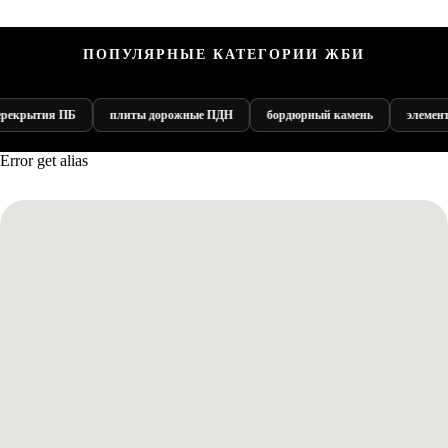
ПОПУЛЯРНЫЕ КАТЕГОРИИ ЖБИ
я ПБ
плиты дорожные ПДН
бордюрный камень
элементы благоу
Error get alias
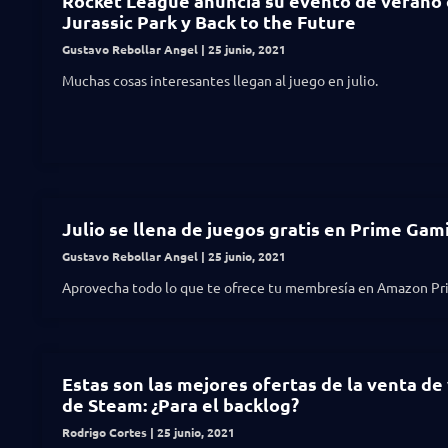
Rocket League anuncia su evento de verano
Jurassic Park y Back to the Future
Gustavo Rebollar Angel
25 junio, 2021
Muchas cosas interesantes llegan al juego en julio.
Julio se llena de juegos gratis en Prime Gam
Gustavo Rebollar Angel
25 junio, 2021
Aprovecha todo lo que te ofrece tu membresía en Amazon Pr
Estas son las mejores ofertas de la venta de
de Steam: ¿Para el backlog?
Rodrigo Cortes
25 junio, 2021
....
PROBLEM TO SOLVE → Since the copy should hold text only, set down each record exactly and leave the pictures out.

RESPONSE AREA →
ПОПУЛЯРНЫЕ КАТЕГОРИИ ЖБИ
я ПБ
плиты дорожные ПДН
бордюрный камень
элементы благоу
Error get alias
Rocket League anuncia su evento de verano
Jurassic Park y Back to the Future
Gustavo Rebollar Angel
25 junio, 2021
Muchas cosas interesantes llegan al juego en julio.
Julio se llena de juegos gratis en Prime Gam
Gustavo Rebollar Angel
25 junio, 2021
Aprovecha todo lo que te ofrece tu membresía en Amazon Pr
Estas son las mejores ofertas de la venta de
de Steam: ¿Para el backlog?
Rodrigo Cortes
25 junio, 2021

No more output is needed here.